A noise somewhere between a scream and a howl made me jump and the door rattled as the intruder threw himself into it full force. A tweaker, no doubt.

“Beat it, nimrod:
I’m not in the mood.” The door rattled again.

Muttering, I turned on the pistol’s flashlight and headed upstairs, pausing to light up my back door: fully locked and barred. My phone was still in my vest, and completely dead; I couldn’t remember when I had last charged it, or how many battery bars had been showing last time I had used it. I plugged it in and listened at the head of stairs: the tweaker was still banging on my door. Asshole.

I got my mop bucket and filled it three quarters full of water before climbing to the roof. It was a nice clear night; I paused to look at the stars before limping to the front of the building, stopping abruptly at what was clearly the rattle of small-arms fire to the north. Not a few pops of some jerk-off throwing a few rounds at the sky to impress a girl or scare a foe, nor the sudden wild inaccurate spray of a drive-by, but the deliberate crackling roll of several shooters who knew their business firing for both and speed and accuracy. It continued long enough that at least two shooters stopped to reload. From the sound it was one group, not a firefight. What the hell could it be? Buildings made sound tricky but I would put it at a half mile away. There were sirens, there always were on this area on a Saturday night, not all that many. There were helicopters, though, military birds flying in formation, only their red lights showing, maybe a dozen.

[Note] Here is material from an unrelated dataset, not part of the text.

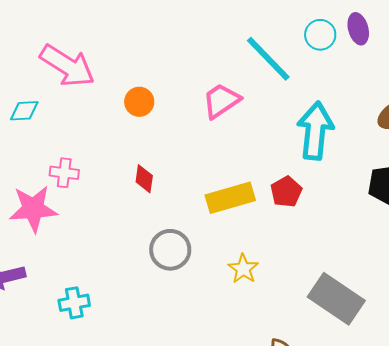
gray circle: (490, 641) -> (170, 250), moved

What the hell? The skyline looked normal, one good fire going off across the access way, but fires weren’t that uncommon, lots of empty buildings and meth labs over that way. Another rattle of fire, this time to the east, further out, ten or so shooters putting out maybe a dozen rounds each. A squad-sized element, I thought, and wondered at the thought: I wasn’t overseas. There was a curfew on, I remembered, so those could be checkpoints, but what sort of situation called for that kind of fire? Plus, those were long guns, and the department only had a few. Patrol had one shotgun per three officers, but those weren’t shotguns.